The Kindness of Strangers

I'd go a long way to see Susannah York in a new play: even to Croydon on a bank holiday weekend. But not even York's magnetic presence can turn Sara Mason's play into a satisfying experience. With a title taken from Tennessee Williams and echoes of Pinter and Beckett, it feels more like a series of exercises for actors than a response to life.

The first act consists of an elderly European woman, Elaine, endlessly asking why she has been brought to a house in Primrose Hill. Is she a hostage? Is the place a hospital or an asylum? Although her hosts - the pregnant Hilary and her black husband Pieter - know the answer, they refuse to reveal the truth. The cryptic dialogue and air of mystery inevitably evokes Pinter; but, if in his plays information is witheld, it is usually because the characters don't have the answer. Here, one simple word from Hilary or Pieter would puncture all the persiflage.

The explanation comes at the start of the second half, which largely consists of the fugitive Elaine wandering around Regent's Park in a mink coat uttering stream-of-consciousness soliloquies. By then, however, one's patience, like the subject, has been exhausted.

Although Mason toys with large themes, such as exile, loneliness and even the concentration camps, she offers no illumination of them. It is always fair to ask of any play: what is it about? You could say that Mason's is about a permanent European-Jewish sense of suffering and persecution. But it mainly seems to be a machine for creating pointless suspense.

York, under Ted Craig's direction, is riveting as Elaine.
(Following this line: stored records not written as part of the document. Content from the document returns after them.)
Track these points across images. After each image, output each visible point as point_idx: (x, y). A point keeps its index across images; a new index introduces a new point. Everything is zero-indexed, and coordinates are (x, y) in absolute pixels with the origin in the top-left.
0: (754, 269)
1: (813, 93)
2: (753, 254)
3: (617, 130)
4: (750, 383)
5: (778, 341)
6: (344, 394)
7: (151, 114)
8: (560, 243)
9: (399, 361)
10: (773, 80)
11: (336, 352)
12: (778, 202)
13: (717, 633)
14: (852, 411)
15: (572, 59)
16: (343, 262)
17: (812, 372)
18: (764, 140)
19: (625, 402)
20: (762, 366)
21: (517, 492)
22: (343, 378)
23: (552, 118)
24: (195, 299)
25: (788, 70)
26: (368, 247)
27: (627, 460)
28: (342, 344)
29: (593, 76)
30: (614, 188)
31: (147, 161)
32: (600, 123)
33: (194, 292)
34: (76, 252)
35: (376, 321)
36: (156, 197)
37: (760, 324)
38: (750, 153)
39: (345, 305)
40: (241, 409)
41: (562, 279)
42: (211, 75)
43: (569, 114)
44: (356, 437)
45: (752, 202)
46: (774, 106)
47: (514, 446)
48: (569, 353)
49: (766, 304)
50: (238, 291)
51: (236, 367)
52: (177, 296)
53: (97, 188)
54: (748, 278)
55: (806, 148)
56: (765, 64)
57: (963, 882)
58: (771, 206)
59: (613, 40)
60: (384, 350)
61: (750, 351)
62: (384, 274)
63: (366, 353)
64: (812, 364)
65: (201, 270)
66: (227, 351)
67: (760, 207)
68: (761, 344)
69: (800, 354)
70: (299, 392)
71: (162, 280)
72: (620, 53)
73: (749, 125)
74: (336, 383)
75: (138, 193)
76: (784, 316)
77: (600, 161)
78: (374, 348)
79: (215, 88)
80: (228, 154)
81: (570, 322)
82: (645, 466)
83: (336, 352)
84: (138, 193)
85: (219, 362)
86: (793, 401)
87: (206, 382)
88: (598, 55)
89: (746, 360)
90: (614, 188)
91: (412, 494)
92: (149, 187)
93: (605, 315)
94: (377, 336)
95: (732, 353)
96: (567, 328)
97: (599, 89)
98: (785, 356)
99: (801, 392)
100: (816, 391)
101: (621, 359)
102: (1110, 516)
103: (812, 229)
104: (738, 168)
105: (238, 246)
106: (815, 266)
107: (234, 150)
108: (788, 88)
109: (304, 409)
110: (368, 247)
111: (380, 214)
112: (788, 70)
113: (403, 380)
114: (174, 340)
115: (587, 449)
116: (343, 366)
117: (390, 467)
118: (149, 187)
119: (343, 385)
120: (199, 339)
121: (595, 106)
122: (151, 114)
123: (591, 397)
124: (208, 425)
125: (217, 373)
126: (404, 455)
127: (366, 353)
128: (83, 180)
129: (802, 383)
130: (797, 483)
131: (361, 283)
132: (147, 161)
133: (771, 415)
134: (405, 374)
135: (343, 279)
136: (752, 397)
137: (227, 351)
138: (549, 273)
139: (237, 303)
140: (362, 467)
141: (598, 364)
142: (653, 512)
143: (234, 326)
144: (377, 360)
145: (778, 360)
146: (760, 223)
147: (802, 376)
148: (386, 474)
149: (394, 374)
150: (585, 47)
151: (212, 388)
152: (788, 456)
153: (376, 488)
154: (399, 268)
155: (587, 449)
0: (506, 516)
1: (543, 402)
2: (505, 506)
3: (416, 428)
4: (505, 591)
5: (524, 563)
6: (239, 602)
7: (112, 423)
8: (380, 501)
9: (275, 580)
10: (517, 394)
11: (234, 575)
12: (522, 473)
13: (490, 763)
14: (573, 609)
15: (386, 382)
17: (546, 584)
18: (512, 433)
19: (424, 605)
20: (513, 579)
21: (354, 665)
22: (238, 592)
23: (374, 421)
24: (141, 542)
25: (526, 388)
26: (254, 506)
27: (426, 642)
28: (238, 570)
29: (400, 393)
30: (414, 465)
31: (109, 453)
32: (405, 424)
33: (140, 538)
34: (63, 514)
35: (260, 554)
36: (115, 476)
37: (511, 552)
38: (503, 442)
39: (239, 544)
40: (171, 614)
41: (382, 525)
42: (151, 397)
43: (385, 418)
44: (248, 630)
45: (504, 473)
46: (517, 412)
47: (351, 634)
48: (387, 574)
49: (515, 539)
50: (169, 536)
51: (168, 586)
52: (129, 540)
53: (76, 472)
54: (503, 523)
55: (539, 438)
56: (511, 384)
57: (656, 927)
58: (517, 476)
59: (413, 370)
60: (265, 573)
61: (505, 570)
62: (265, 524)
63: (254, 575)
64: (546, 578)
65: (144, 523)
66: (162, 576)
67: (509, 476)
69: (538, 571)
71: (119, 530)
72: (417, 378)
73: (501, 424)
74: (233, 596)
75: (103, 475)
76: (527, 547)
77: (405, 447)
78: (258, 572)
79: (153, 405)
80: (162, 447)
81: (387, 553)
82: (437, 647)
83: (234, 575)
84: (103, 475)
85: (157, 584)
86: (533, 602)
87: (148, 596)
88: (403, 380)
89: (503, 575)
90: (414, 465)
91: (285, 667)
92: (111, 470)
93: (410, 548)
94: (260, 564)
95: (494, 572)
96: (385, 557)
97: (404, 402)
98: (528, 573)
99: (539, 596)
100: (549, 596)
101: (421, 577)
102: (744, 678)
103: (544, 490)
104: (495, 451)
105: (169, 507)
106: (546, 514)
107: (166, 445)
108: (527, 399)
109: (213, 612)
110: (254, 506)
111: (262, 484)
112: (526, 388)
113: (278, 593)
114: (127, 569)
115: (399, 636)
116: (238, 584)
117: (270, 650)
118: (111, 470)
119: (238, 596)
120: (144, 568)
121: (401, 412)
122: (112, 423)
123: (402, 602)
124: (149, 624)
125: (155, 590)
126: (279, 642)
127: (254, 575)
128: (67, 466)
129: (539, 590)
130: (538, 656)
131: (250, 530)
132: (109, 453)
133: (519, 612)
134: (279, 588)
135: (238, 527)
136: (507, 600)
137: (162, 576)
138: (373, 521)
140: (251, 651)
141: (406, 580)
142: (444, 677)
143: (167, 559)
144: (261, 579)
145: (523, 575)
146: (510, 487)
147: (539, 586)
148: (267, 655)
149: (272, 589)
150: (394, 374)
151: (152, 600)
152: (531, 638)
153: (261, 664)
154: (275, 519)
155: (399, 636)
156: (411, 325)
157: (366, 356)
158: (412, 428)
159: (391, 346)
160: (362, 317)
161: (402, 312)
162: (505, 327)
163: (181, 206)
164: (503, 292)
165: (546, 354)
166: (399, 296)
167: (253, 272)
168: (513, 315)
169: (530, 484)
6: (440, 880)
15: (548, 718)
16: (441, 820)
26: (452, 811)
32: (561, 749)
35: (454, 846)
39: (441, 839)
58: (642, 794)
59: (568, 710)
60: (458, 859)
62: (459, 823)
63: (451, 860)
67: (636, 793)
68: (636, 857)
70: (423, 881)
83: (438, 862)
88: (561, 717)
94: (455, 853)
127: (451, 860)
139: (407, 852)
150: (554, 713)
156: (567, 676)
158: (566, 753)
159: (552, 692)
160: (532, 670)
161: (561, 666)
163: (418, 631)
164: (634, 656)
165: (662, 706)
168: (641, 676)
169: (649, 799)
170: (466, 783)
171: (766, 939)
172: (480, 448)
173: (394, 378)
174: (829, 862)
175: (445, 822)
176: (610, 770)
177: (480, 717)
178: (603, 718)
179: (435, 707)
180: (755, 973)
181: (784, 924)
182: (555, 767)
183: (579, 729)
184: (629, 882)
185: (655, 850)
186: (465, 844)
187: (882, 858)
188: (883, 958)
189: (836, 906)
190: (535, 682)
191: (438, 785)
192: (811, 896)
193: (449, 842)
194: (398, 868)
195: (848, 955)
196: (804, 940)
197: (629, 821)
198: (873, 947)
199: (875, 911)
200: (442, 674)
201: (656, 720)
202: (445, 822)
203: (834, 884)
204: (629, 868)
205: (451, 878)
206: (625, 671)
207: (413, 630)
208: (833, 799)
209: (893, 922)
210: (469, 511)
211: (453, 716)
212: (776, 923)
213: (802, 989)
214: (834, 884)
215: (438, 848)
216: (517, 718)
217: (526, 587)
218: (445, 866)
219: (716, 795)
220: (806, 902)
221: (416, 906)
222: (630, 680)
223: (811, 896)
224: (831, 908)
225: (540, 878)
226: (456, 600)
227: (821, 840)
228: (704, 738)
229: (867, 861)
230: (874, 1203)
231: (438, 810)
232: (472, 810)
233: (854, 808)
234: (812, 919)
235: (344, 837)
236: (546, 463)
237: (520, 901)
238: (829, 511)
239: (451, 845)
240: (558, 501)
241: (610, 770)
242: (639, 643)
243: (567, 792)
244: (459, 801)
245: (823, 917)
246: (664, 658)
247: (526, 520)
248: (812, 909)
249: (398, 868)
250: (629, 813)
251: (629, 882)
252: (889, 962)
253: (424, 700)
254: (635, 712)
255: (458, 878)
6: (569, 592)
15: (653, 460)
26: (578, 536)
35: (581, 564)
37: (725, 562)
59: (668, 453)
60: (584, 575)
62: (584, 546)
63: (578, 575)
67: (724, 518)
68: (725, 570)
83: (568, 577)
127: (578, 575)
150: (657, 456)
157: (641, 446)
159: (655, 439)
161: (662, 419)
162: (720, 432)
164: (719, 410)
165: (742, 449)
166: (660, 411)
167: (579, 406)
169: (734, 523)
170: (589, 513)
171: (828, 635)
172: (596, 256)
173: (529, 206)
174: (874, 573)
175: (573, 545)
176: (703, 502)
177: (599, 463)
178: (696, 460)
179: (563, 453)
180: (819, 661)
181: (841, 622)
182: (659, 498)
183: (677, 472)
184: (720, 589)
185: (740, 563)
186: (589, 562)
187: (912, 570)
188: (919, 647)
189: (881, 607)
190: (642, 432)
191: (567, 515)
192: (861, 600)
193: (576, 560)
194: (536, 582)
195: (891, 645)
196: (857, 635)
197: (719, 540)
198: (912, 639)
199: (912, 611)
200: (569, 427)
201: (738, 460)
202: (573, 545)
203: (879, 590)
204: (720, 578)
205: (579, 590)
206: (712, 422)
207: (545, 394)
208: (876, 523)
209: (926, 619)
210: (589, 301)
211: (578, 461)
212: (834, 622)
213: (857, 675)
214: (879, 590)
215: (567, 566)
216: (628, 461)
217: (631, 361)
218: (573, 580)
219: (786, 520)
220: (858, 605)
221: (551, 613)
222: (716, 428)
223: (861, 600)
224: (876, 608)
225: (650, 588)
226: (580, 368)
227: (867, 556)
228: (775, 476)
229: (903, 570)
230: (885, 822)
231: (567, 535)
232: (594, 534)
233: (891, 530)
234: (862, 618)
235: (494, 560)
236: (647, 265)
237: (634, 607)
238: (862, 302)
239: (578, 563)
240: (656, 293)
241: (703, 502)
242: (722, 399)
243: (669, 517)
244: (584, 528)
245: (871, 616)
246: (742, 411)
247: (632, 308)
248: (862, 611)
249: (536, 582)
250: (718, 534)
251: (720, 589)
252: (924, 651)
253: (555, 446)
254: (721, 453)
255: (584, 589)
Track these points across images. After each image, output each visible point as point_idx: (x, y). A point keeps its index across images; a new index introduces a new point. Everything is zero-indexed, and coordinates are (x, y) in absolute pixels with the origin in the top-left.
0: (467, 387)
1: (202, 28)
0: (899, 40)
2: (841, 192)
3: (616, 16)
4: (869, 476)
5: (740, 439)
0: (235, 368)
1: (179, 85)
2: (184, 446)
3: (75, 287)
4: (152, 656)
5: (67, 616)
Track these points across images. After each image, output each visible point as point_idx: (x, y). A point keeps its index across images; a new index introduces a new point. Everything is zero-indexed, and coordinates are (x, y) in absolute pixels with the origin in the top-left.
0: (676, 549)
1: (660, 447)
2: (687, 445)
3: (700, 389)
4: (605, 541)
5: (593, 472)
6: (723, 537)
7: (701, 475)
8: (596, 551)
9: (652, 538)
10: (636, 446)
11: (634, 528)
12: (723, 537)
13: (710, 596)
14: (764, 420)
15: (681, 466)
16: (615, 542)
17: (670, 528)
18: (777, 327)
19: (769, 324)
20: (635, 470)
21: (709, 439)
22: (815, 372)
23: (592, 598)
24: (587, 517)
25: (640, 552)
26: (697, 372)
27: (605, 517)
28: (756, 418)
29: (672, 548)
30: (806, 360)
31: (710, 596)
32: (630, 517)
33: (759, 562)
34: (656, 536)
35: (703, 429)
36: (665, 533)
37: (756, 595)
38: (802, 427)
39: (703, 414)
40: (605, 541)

She implies both faded-European gentility and a sexual friskiness that she memorably turns upon her male captor. But there is not enough hard information in the text to enable her to create a wholly plausible character. And, although Sara Mason herself and Charles Abomeli are perfectly good as Elaine's guardians, they are also stymied by a play that seems to be taking place not in the real world but in some hermetic whispering gallery called Theatreland.